I haven’t always been this way. I used to at least FEEL prepared; even if I was just naïve, there was a confidence that was there to catch me if I really wasn’t equipped.
Ideas and questions flip through my head so quickly now – moving from one demand to the next all day long has trained me to be able to put out many small fires, but my skills in what I know will prevent those fires is lacking. I am preoccupied by looking around for smoke to notice that I forgot and left the matches down low enough for someone to grab them and set something new ablaze.
It’s the new year. The time for clean slates and new goals, but I’m so far behind. Just trying to survive is enough for my plate right now. Catching my breath would be a luxury.
Last week I left a meeting where I don’t think my point was well-communicated and therefore not well-received, and it was infuriating. I was shaking when I got in the car. I spent the few minutes driving across town between the meeting and my youngest son’s school with the Fleetwood Mac’s “Second Hand News” at full volume. Something about their combined voices and instruments on that song is guaranteed to push a reset button on my mood.
I was frustrated that the people in charge who hold all the power aren’t listening. They amassed us together, asked us to help, so why aren’t they listening?
I have the book “The Purpose of Power” by Alicia Garza on my shelf, but I haven’t read it yet. I bought it because I want to understand more about the currency that some hold when others don’t and how it can be used to create rather than take things away.
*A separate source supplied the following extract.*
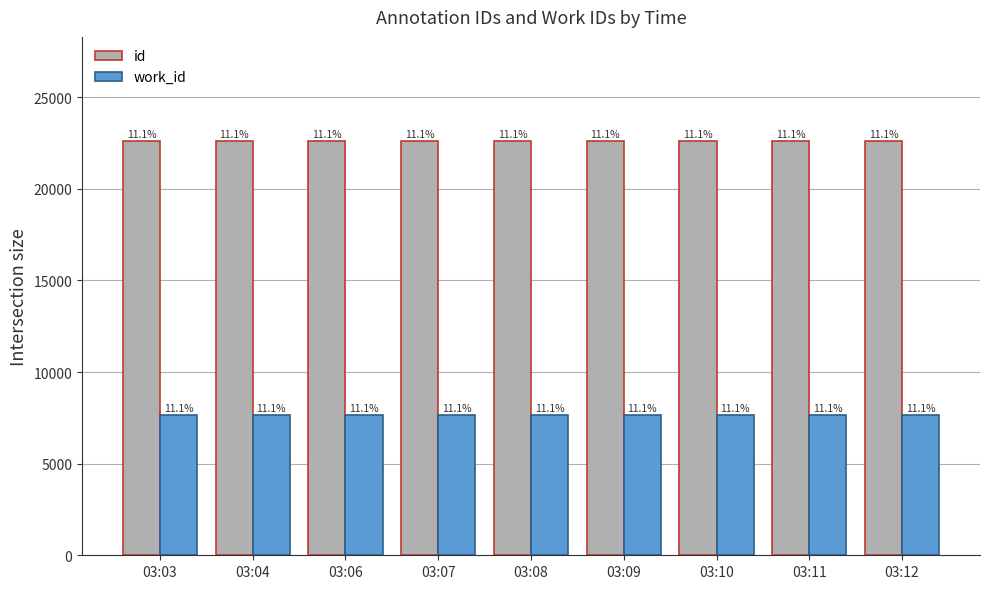

What are all the series names shown in the legend?

id, work_id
It is fascinating to me that power can change hands so quickly through interpersonal relationships and how, oftentimes, the ones who hold it all don’t actually know what to do with it. Why are people desperate to have it then? I have to believe that there is a lot more that goes into it than just what I see on the surface.
Why is it hard to actually listen to what someone is saying rather than just hearing the noise that is coming out of their mouth? Where is the platinum rule, huh? To treat people the way they want to be treated?
I picked up the first kid from his school, then the second from his and then the third from hers, all three times thinking that I was listening and present and paying attention. Asking about each child’s day and celebrating their wins while zooming down the road, I thought I was really nailing this multitasking mom thing when the youngest slashed his finger on the back of a toy garbage truck.
We were racing down Cantrell Road trying to get the oldest to his piano lesson on time. With one of my arms stretched backwards to hold the tiny, bleeding hand and the other hand on the steering wheel, I did what I could to shush the crying. Two things at once – all power and control – for I couldn’t stop the train and still get us to piano in time.
“I can get you a band aid when we stop,” I told Gus – meaning that in about five minutes when we got where we were going, I would give him the attention he needed.
“Nooo! I need you now!” He wailed, clearly using his authority to tell me to stop the car and use my power to take care of his problem immediately.